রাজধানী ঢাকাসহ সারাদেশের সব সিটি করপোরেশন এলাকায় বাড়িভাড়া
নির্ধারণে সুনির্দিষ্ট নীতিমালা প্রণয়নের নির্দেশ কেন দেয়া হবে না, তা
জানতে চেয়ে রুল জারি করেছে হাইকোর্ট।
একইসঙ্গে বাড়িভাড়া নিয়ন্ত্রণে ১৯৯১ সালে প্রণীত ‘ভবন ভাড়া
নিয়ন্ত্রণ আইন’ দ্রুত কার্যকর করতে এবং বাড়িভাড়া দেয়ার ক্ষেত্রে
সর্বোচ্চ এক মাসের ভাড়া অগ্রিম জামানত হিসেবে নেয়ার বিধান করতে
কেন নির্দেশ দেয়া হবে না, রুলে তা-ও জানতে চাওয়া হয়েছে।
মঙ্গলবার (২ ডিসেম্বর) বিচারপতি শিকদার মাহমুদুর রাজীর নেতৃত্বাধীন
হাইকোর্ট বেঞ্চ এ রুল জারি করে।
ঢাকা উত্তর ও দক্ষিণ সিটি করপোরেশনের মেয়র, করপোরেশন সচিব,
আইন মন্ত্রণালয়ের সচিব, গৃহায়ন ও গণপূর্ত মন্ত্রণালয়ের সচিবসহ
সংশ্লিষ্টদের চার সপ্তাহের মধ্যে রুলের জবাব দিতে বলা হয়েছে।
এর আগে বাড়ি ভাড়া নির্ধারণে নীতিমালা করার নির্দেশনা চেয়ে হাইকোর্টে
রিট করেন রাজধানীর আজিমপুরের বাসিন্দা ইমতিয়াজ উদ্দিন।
================
• [Work order]: Rewrite the listing above so that "বাড়ি ভাড়া" becomes "বাড়িভাড়া", and leave every other part unchanged.

• [Exercise output]:
রাজধানী ঢাকাসহ সারাদেশের সব সিটি করপোরেশন এলাকায় বাড়িভাড়া
নির্ধারণে সুনির্দিষ্ট নীতিমালা প্রণয়নের নির্দেশ কেন দেয়া হবে না, তা
জানতে চেয়ে রুল জারি করেছে হাইকোর্ট।
একইসঙ্গে বাড়িভাড়া নিয়ন্ত্রণে ১৯৯১ সালে প্রণীত ‘ভবন ভাড়া
নিয়ন্ত্রণ আইন’ দ্রুত কার্যকর করতে এবং বাড়িভাড়া দেয়ার ক্ষেত্রে
সর্বোচ্চ এক মাসের ভাড়া অগ্রিম জামানত হিসেবে নেয়ার বিধান করতে
কেন নির্দেশ দেয়া হবে না, রুলে তা-ও জানতে চাওয়া হয়েছে।
মঙ্গলবার (২ ডিসেম্বর) বিচারপতি শিকদার মাহমুদুর রাজীর নেতৃত্বাধীন
হাইকোর্ট বেঞ্চ এ রুল জারি করে।
ঢাকা উত্তর ও দক্ষিণ সিটি করপোরেশনের মেয়র, করপোরেশন সচিব,
আইন মন্ত্রণালয়ের সচিব, গৃহায়ন ও গণপূর্ত মন্ত্রণালয়ের সচিবসহ
সংশ্লিষ্টদের চার সপ্তাহের মধ্যে রুলের জবাব দিতে বলা হয়েছে।
এর আগে বাড়িভাড়া নির্ধারণে নীতিমালা করার নির্দেশনা চেয়ে হাইকোর্টে
রিট করেন রাজধানীর আজিমপুরের বাসিন্দা ইমতিয়াজ উদ্দিন।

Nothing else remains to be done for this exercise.